USD 410 this year is implementing a science, technology, engineering, and mathematics (STEM) initiative called Project Lead the Way into its middle and elementary schools. The change is slow in coming.

“It’s gonna happen, we’ve just gotta make it happen,” elementary school principal Evan Yoder said. “Since it’s so new, teachers are still trying to wrap their hands around it. The only teachers that have been trained (in the PLTW curriculum) are the two that went to training this summer.”

That isn’t to say, however, that technology isn’t being incorporated. The district purchased more iPads for the elementary school to use in order to better prepare students for the middle school level, when they’ll be loaned laptops for yearly use. The additional 25 iPads brings the school’s total to around 50.

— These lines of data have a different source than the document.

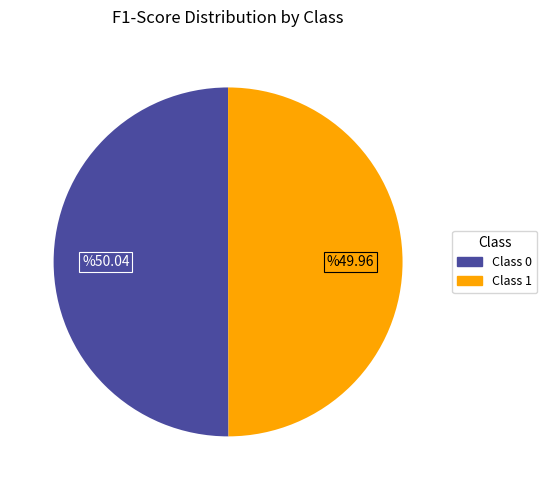

How many segments does this pie chart have?

2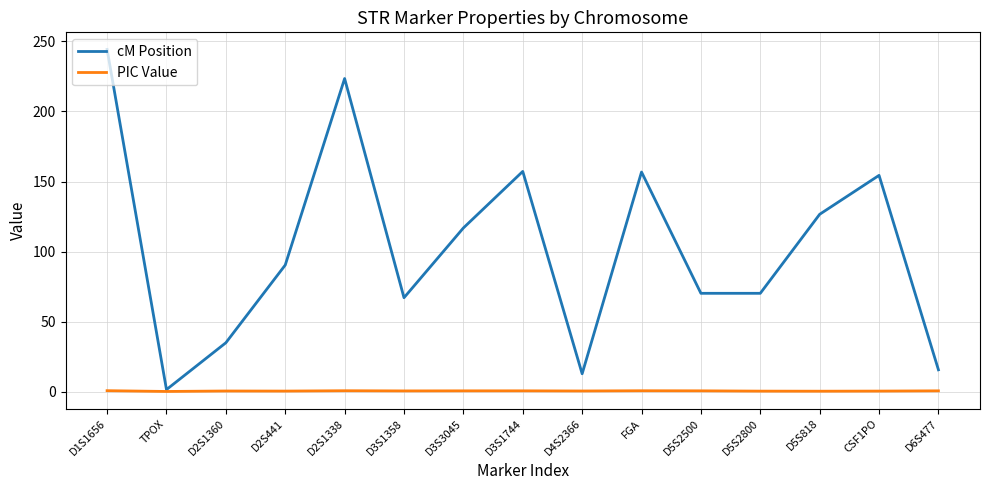

How many lines are shown in the chart?

2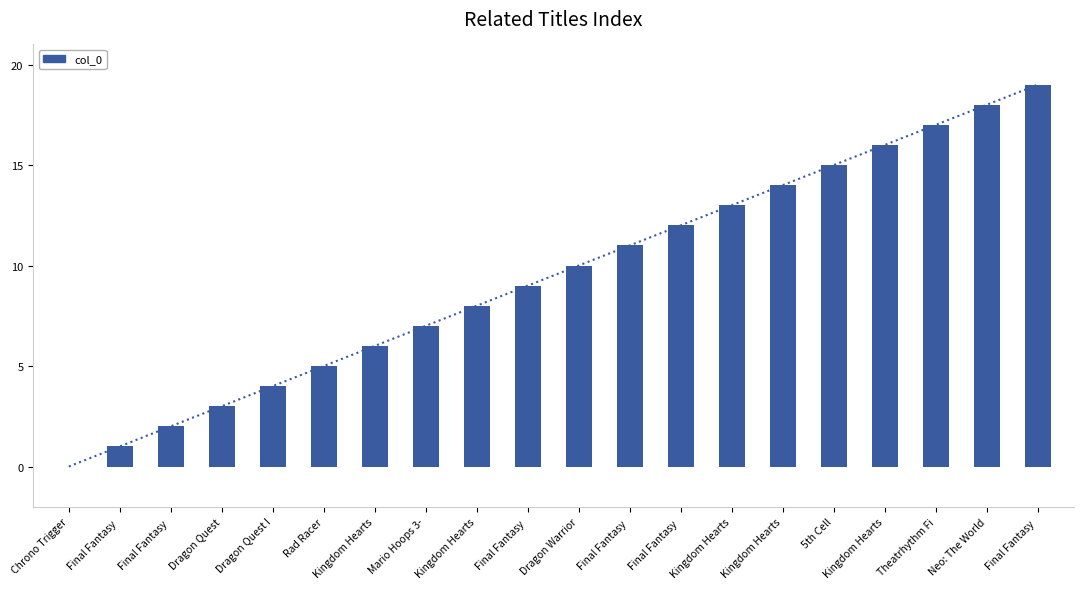

At which label does the data first exceed 10?

Final Fantasy 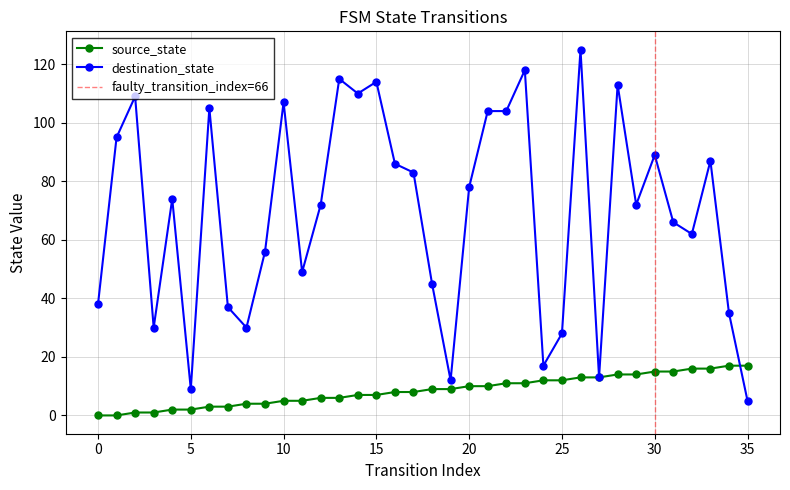

What is the spread (max minus min) of values at 7?

34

“The iPads are a great way to introduce kids to the technology,” Yoder said. “The programs are really something. They attract kids’ attention and really hold it.

“It’s something the kids want to have in their hands. It’s made a big impact.”

Hillsboro students have had access to technology for years. Their Lenovo Thinkpad laptops are more expensive and have higher computing power than Chromebooks.

Hillsboro High School principal Max Heinrichs said his students are on year two of their second three-year stint with the machines they’re using. He said he would consider switching from laptops to Chromebooks when the decision time comes.

“We want to see if it does what we want to do,” he said. “It’s definitely something to consider as we move into our third round of purchases.”

Hillsboro schools have implemented Project Lead the Way curriculum in grades eight and below, after a full incorporation into the high school curriculum last year.

The biggest change in the classroom might be who the expert in the room has become — and no, it’s not the students.

“The expert in the room is now the computer,” Heinrichs said. “You can Google anything.”

For Heinrichs, the biggest benefit is giving students access to a valuable learning tool at class and at home, something both laptops and Chromebooks provide.

“You can use it when you need it,” he said. “It’s not going to make your students better that don’t want to be better.”

As the students and teachers both adjust and learn how to use the machines to their benefit, the consensus is technology has given students a boost and made things quicker and less cluttered.

“We would never go back,” Heinrichs said. “It’s a great tool.”